▶ _TO-DO ITEM_
An exact copy of the entries is required, excluding any pictures.

▶ _DATASET CONTENT_
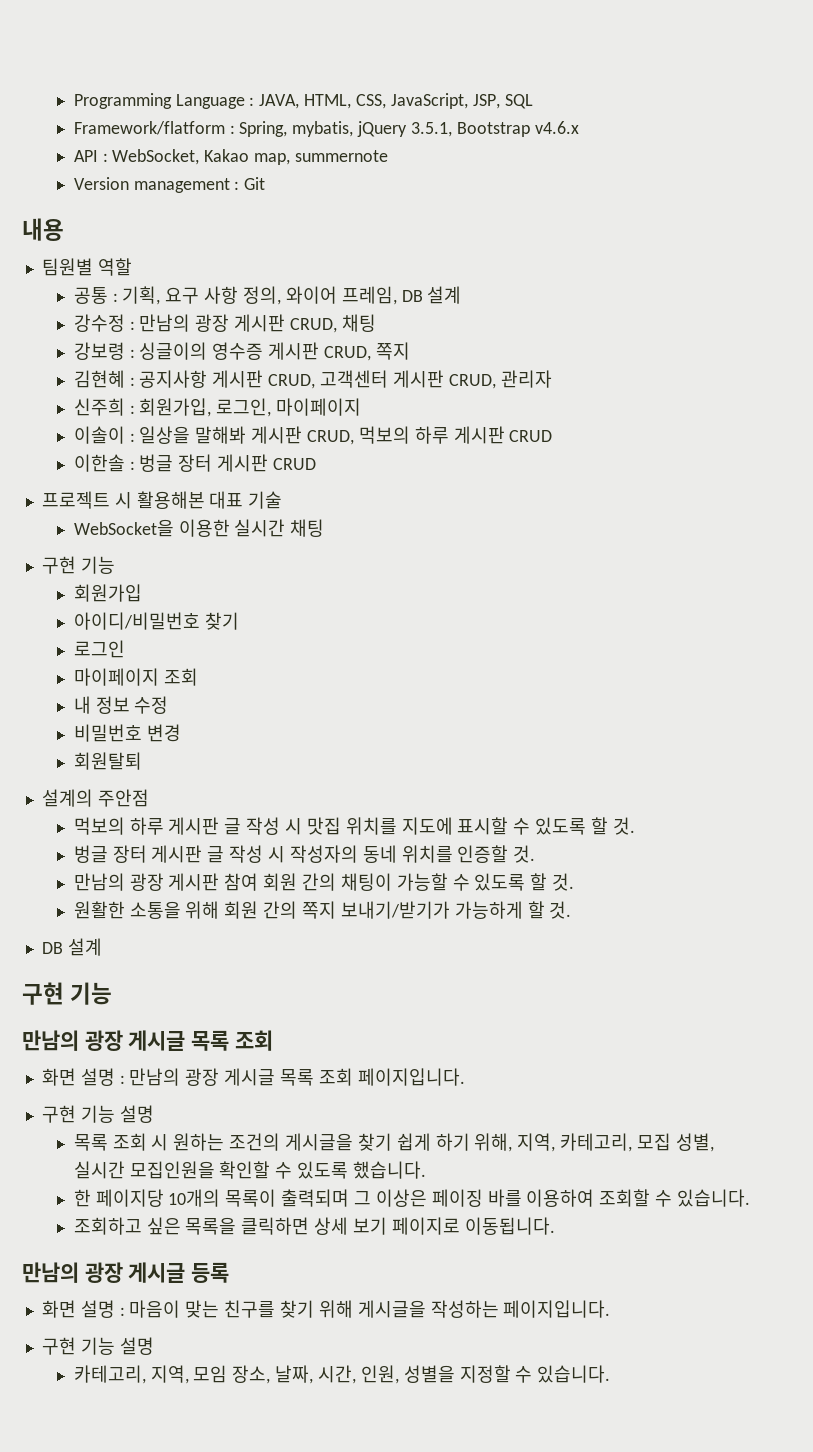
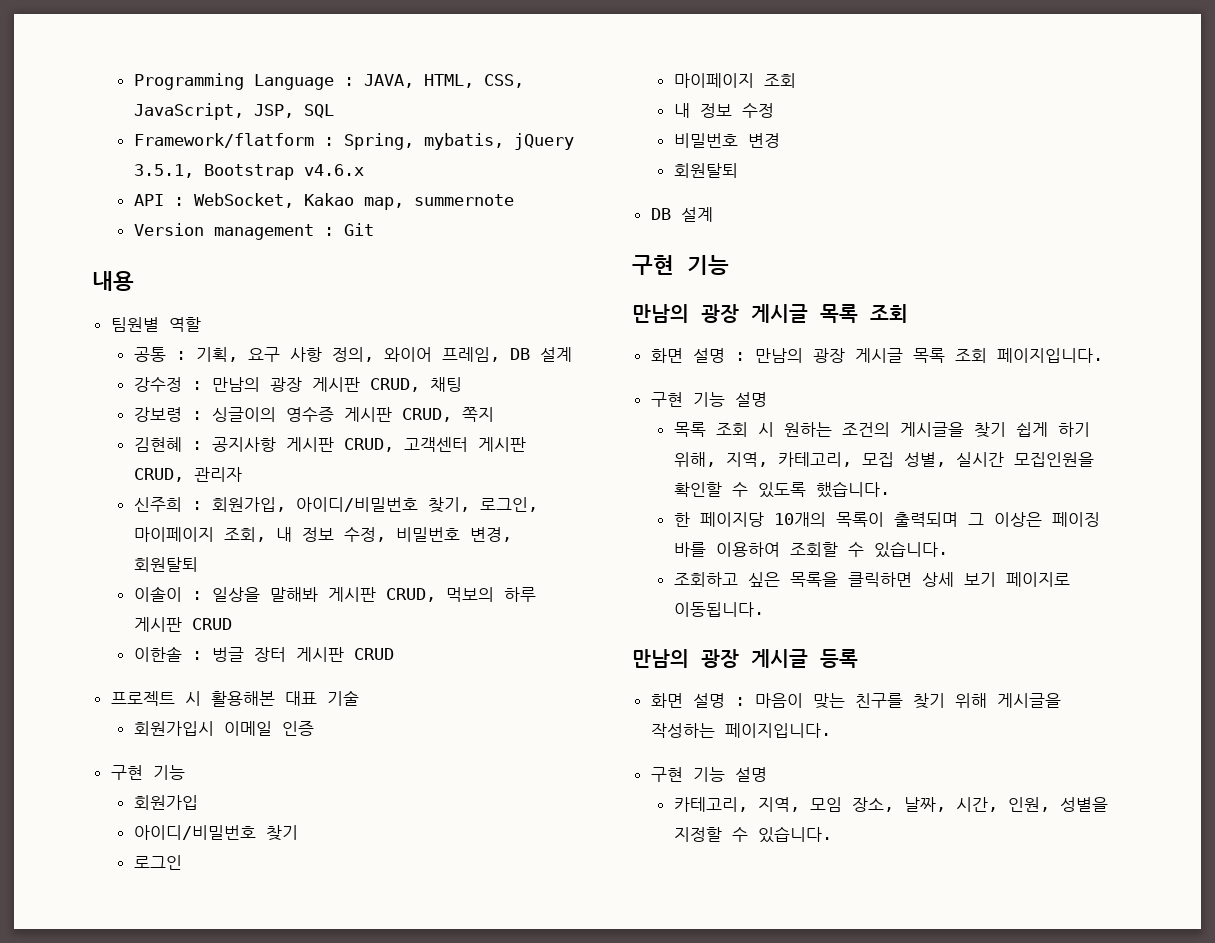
(212, 407) none -> [295,497,470,513] 아이디/비밀번호 찾기,
(362, 407) none -> [223,527,512,542] [133,557,198,572] 조회, 내 정보 수정, 비밀번호 변경, 회원탈퇴
[73,519,325,537] WebSocket을 이용한 실시간 채팅 -> [133,721,314,736] 회원가입시 이메일 인증
[41,789,149,807] [73,817,635,835] [73,845,536,863] [73,873,575,891] [73,901,572,919] // 설계의 주안점 // 먹보의 하루 게시판 글 작성 시 맛집 위치를 지도에 표시할 수 있도록 할 것. // 벙글 장터 게시판 글 작성 시 작성자의 동네 위치를 인증할 것. // 만남의 광장 게시판 참여 회원 간의 채팅이 가능할 수 있도록 할 것. // 원활한 소통을 위해 회원 간의 쪽지 보내기/받기가 가능하게 할 것. -> (738, 170) none

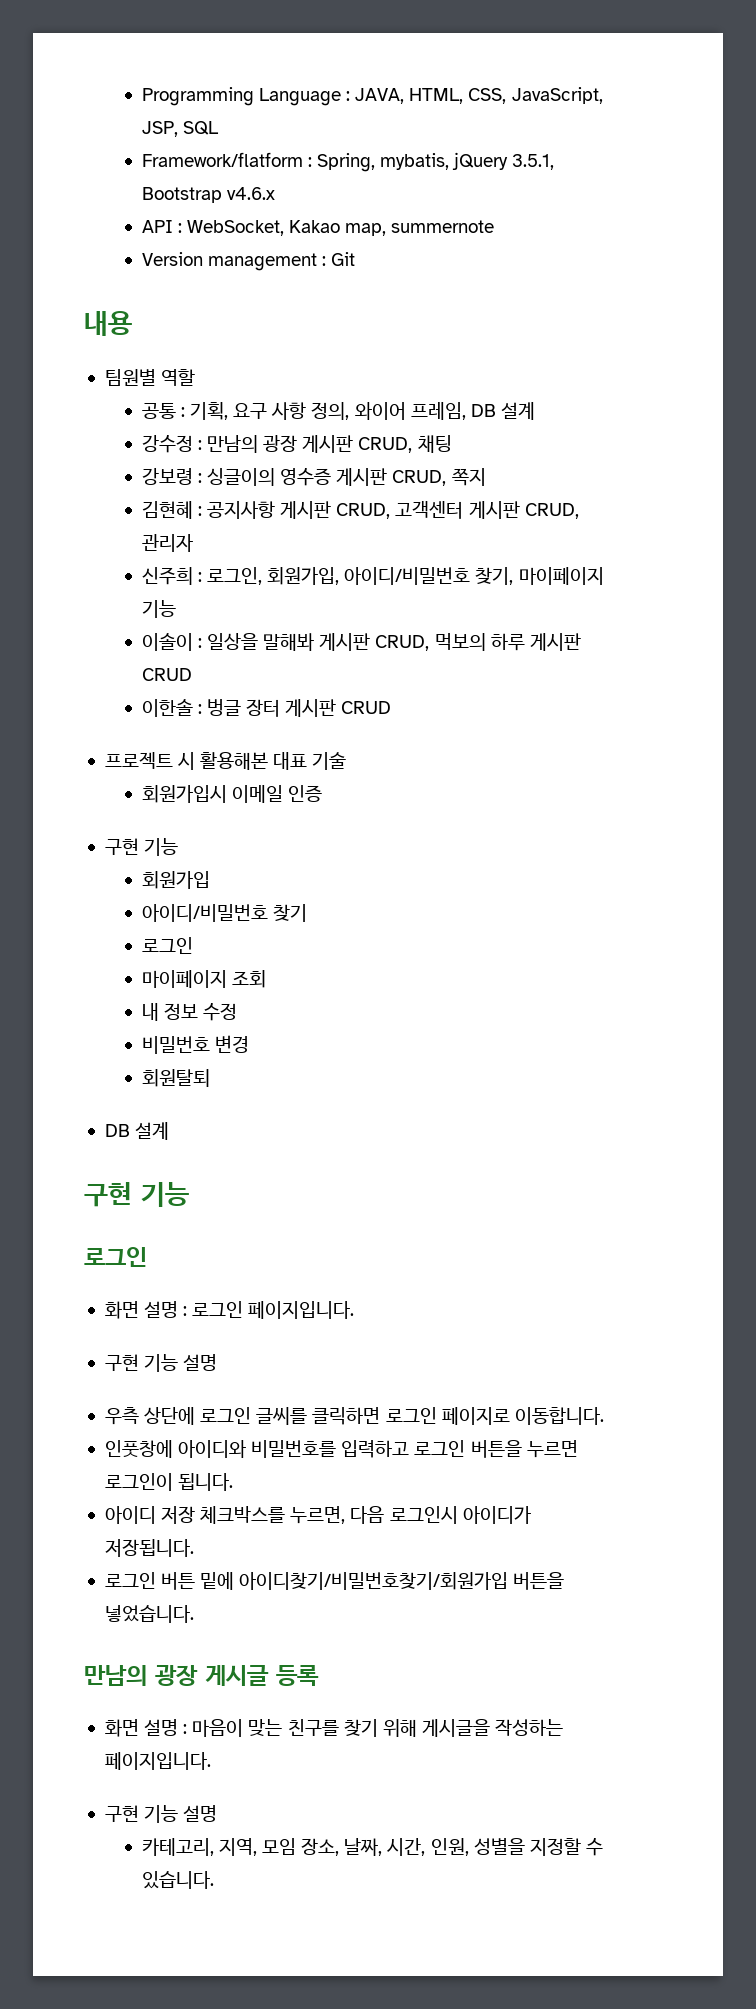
(202, 505) none -> [207,567,263,585] 로그인,
[479,497,538,512] [133,527,512,542] [133,557,198,572] 로그인, 마이페이지 조회, 내 정보 수정, 비밀번호 변경, 회원탈퇴 -> [518,567,604,585] [141,600,176,618] 마이페이지 기능
[632,304,908,323] [650,348,1103,363] [650,392,767,407] [673,422,1090,438] [673,452,1094,467] [673,481,890,498] [673,512,1100,527] [673,541,948,558] [673,572,1070,587] [673,602,764,617] 만남의 광장 게시글 목록 조회 // 화면 설명 : 만남의 광장 게시글 목록 조회 페이지입니다. // 구현 기능 설명 // 목록 조회 시 원하는 조건의 게시글을 찾기 쉽게 하기 위해, 지역, 카테고리, 모집 성별, 실시간 모집인원을 확인할 수 있도록 했습니다. // 한 페이지당 10개의 목록이 출력되며 그 이상은 페이징 바를 이용하여 조회할 수 있습니다. // 조회하고 싶은 목록을 클릭하면 상세 보기 페이지로 이동됩니다. -> [84,1247,147,1267] [104,1301,355,1319] [104,1354,218,1372] [104,1407,604,1425] [104,1440,578,1458] [104,1473,234,1491] [104,1506,531,1524] [104,1539,194,1557] [104,1572,565,1590] [104,1605,194,1623] 로그인 // 화면 설명 : 로그인 페이지입니다. // 구현 기능 설명 // 우측 상단에 로그인 글씨를 클릭하면 로그인 페이지로 이동합니다. // 인풋창에 아이디와 비밀번호를 입력하고 로그인 버튼을 누르면 로그인이 됩니다. // 아이디 저장 체크박스를 누르면, 다음 로그인시 아이디가 저장됩니다. // 로그인 버튼 밑에 아이디찾기/비밀번호찾기/회원가입 버튼을 넣었습니다.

▶ _SOLVED PROBLEM_
(212, 407) none -> [295,497,470,513] 아이디/비밀번호 찾기,
(362, 407) none -> [223,527,512,542] [133,557,198,572] 조회, 내 정보 수정, 비밀번호 변경, 회원탈퇴
[73,519,325,537] WebSocket을 이용한 실시간 채팅 -> [133,721,314,736] 회원가입시 이메일 인증
[41,789,149,807] [73,817,635,835] [73,845,536,863] [73,873,575,891] [73,901,572,919] // 설계의 주안점 // 먹보의 하루 게시판 글 작성 시 맛집 위치를 지도에 표시할 수 있도록 할 것. // 벙글 장터 게시판 글 작성 시 작성자의 동네 위치를 인증할 것. // 만남의 광장 게시판 참여 회원 간의 채팅이 가능할 수 있도록 할 것. // 원활한 소통을 위해 회원 간의 쪽지 보내기/받기가 가능하게 할 것. -> (738, 170) none

(202, 505) none -> [207,567,263,585] 로그인,
[479,497,538,512] [133,527,512,542] [133,557,198,572] 로그인, 마이페이지 조회, 내 정보 수정, 비밀번호 변경, 회원탈퇴 -> [518,567,604,585] [141,600,176,618] 마이페이지 기능
[632,304,908,323] [650,348,1103,363] [650,392,767,407] [673,422,1090,438] [673,452,1094,467] [673,481,890,498] [673,512,1100,527] [673,541,948,558] [673,572,1070,587] [673,602,764,617] 만남의 광장 게시글 목록 조회 // 화면 설명 : 만남의 광장 게시글 목록 조회 페이지입니다. // 구현 기능 설명 // 목록 조회 시 원하는 조건의 게시글을 찾기 쉽게 하기 위해, 지역, 카테고리, 모집 성별, 실시간 모집인원을 확인할 수 있도록 했습니다. // 한 페이지당 10개의 목록이 출력되며 그 이상은 페이징 바를 이용하여 조회할 수 있습니다. // 조회하고 싶은 목록을 클릭하면 상세 보기 페이지로 이동됩니다. -> [84,1247,147,1267] [104,1301,355,1319] [104,1354,218,1372] [104,1407,604,1425] [104,1440,578,1458] [104,1473,234,1491] [104,1506,531,1524] [104,1539,194,1557] [104,1572,565,1590] [104,1605,194,1623] 로그인 // 화면 설명 : 로그인 페이지입니다. // 구현 기능 설명 // 우측 상단에 로그인 글씨를 클릭하면 로그인 페이지로 이동합니다. // 인풋창에 아이디와 비밀번호를 입력하고 로그인 버튼을 누르면 로그인이 됩니다. // 아이디 저장 체크박스를 누르면, 다음 로그인시 아이디가 저장됩니다. // 로그인 버튼 밑에 아이디찾기/비밀번호찾기/회원가입 버튼을 넣었습니다.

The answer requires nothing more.